Supplied records:
#####
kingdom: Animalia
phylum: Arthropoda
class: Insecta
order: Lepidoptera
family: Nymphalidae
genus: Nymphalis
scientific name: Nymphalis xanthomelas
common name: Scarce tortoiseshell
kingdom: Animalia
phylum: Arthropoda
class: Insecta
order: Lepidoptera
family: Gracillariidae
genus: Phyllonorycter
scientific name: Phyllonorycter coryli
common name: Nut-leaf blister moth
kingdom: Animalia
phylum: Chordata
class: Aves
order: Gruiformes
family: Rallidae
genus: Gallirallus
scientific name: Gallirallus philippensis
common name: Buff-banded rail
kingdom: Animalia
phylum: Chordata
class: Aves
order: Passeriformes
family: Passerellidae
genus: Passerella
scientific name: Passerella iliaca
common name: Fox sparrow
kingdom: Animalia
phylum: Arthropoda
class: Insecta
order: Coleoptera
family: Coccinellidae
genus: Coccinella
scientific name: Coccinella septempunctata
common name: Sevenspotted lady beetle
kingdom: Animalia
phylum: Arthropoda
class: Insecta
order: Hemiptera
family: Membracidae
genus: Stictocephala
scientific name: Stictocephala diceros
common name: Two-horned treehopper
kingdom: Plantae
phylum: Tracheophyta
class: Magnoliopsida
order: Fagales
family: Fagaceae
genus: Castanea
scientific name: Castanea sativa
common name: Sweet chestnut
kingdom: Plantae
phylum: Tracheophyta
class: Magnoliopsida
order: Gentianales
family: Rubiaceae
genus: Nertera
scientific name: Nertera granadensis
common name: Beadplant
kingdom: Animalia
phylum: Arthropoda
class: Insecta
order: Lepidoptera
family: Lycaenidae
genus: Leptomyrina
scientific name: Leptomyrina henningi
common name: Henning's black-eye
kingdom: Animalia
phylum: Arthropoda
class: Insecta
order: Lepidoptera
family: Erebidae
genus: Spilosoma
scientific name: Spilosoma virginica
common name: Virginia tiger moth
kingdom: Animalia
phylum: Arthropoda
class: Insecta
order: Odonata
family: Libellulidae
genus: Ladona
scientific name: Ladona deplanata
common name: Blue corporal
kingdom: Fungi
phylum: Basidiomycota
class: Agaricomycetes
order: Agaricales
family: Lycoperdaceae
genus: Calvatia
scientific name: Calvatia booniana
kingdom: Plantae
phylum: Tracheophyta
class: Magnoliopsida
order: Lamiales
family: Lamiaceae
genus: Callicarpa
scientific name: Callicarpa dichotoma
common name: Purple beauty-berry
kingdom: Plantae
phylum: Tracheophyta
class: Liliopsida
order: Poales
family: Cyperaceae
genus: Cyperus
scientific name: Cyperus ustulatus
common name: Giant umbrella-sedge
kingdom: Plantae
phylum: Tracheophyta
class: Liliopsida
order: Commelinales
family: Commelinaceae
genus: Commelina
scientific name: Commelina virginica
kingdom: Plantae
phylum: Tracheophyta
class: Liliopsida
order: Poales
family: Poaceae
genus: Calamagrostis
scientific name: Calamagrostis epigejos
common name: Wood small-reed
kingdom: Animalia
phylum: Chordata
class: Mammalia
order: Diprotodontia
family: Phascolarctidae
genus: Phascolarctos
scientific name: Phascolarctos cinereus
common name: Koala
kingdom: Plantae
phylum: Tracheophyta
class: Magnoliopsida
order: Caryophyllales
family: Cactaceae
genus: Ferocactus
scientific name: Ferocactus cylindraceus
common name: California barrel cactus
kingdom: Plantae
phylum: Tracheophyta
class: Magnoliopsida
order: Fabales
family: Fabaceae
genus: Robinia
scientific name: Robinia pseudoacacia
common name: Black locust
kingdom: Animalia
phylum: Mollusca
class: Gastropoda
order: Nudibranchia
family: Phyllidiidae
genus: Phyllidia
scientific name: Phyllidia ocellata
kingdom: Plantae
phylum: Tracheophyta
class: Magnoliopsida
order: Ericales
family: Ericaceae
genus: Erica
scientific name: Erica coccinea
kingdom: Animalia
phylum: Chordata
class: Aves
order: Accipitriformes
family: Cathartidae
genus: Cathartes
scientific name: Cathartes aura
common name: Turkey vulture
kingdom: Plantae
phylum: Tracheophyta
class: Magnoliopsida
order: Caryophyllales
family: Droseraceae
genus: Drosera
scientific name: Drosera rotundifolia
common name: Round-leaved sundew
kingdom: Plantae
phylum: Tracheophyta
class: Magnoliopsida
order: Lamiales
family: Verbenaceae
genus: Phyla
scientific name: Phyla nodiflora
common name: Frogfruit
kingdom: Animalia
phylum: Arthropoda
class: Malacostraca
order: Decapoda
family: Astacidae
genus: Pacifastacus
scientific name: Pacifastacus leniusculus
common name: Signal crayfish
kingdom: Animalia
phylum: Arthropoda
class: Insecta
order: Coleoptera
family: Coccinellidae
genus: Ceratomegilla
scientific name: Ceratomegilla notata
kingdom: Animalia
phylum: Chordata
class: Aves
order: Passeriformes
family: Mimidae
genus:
#####
Challenge:
Copy the lines above exactly as they appear, from the first to the last.

Result of this exercise:
kingdom: Animalia
phylum: Arthropoda
class: Insecta
order: Lepidoptera
family: Nymphalidae
genus: Nymphalis
scientific name: Nymphalis xanthomelas
common name: Scarce tortoiseshell
kingdom: Animalia
phylum: Arthropoda
class: Insecta
order: Lepidoptera
family: Gracillariidae
genus: Phyllonorycter
scientific name: Phyllonorycter coryli
common name: Nut-leaf blister moth
kingdom: Animalia
phylum: Chordata
class: Aves
order: Gruiformes
family: Rallidae
genus: Gallirallus
scientific name: Gallirallus philippensis
common name: Buff-banded rail
kingdom: Animalia
phylum: Chordata
class: Aves
order: Passeriformes
family: Passerellidae
genus: Passerella
scientific name: Passerella iliaca
common name: Fox sparrow
kingdom: Animalia
phylum: Arthropoda
class: Insecta
order: Coleoptera
family: Coccinellidae
genus: Coccinella
scientific name: Coccinella septempunctata
common name: Sevenspotted lady beetle
kingdom: Animalia
phylum: Arthropoda
class: Insecta
order: Hemiptera
family: Membracidae
genus: Stictocephala
scientific name: Stictocephala diceros
common name: Two-horned treehopper
kingdom: Plantae
phylum: Tracheophyta
class: Magnoliopsida
order: Fagales
family: Fagaceae
genus: Castanea
scientific name: Castanea sativa
common name: Sweet chestnut
kingdom: Plantae
phylum: Tracheophyta
class: Magnoliopsida
order: Gentianales
family: Rubiaceae
genus: Nertera
scientific name: Nertera granadensis
common name: Beadplant
kingdom: Animalia
phylum: Arthropoda
class: Insecta
order: Lepidoptera
family: Lycaenidae
genus: Leptomyrina
scientific name: Leptomyrina henningi
common name: Henning's black-eye
kingdom: Animalia
phylum: Arthropoda
class: Insecta
order: Lepidoptera
family: Erebidae
genus: Spilosoma
scientific name: Spilosoma virginica
common name: Virginia tiger moth
kingdom: Animalia
phylum: Arthropoda
class: Insecta
order: Odonata
family: Libellulidae
genus: Ladona
scientific name: Ladona deplanata
common name: Blue corporal
kingdom: Fungi
phylum: Basidiomycota
class: Agaricomycetes
order: Agaricales
family: Lycoperdaceae
genus: Calvatia
scientific name: Calvatia booniana
kingdom: Plantae
phylum: Tracheophyta
class: Magnoliopsida
order: Lamiales
family: Lamiaceae
genus: Callicarpa
scientific name: Callicarpa dichotoma
common name: Purple beauty-berry
kingdom: Plantae
phylum: Tracheophyta
class: Liliopsida
order: Poales
family: Cyperaceae
genus: Cyperus
scientific name: Cyperus ustulatus
common name: Giant umbrella-sedge
kingdom: Plantae
phylum: Tracheophyta
class: Liliopsida
order: Commelinales
family: Commelinaceae
genus: Commelina
scientific name: Commelina virginica
kingdom: Plantae
phylum: Tracheophyta
class: Liliopsida
order: Poales
family: Poaceae
genus: Calamagrostis
scientific name: Calamagrostis epigejos
common name: Wood small-reed
kingdom: Animalia
phylum: Chordata
class: Mammalia
order: Diprotodontia
family: Phascolarctidae
genus: Phascolarctos
scientific name: Phascolarctos cinereus
common name: Koala
kingdom: Plantae
phylum: Tracheophyta
class: Magnoliopsida
order: Caryophyllales
family: Cactaceae
genus: Ferocactus
scientific name: Ferocactus cylindraceus
common name: California barrel cactus
kingdom: Plantae
phylum: Tracheophyta
class: Magnoliopsida
order: Fabales
family: Fabaceae
genus: Robinia
scientific name: Robinia pseudoacacia
common name: Black locust
kingdom: Animalia
phylum: Mollusca
class: Gastropoda
order: Nudibranchia
family: Phyllidiidae
genus: Phyllidia
scientific name: Phyllidia ocellata
kingdom: Plantae
phylum: Tracheophyta
class: Magnoliopsida
order: Ericales
family: Ericaceae
genus: Erica
scientific name: Erica coccinea
kingdom: Animalia
phylum: Chordata
class: Aves
order: Accipitriformes
family: Cathartidae
genus: Cathartes
scientific name: Cathartes aura
common name: Turkey vulture
kingdom: Plantae
phylum: Tracheophyta
class: Magnoliopsida
order: Caryophyllales
family: Droseraceae
genus: Drosera
scientific name: Drosera rotundifolia
common name: Round-leaved sundew
kingdom: Plantae
phylum: Tracheophyta
class: Magnoliopsida
order: Lamiales
family: Verbenaceae
genus: Phyla
scientific name: Phyla nodiflora
common name: Frogfruit
kingdom: Animalia
phylum: Arthropoda
class: Malacostraca
order: Decapoda
family: Astacidae
genus: Pacifastacus
scientific name: Pacifastacus leniusculus
common name: Signal crayfish
kingdom: Animalia
phylum: Arthropoda
class: Insecta
order: Coleoptera
family: Coccinellidae
genus: Ceratomegilla
scientific name: Ceratomegilla notata
kingdom: Animalia
phylum: Chordata
class: Aves
order: Passeriformes
family: Mimidae
genus:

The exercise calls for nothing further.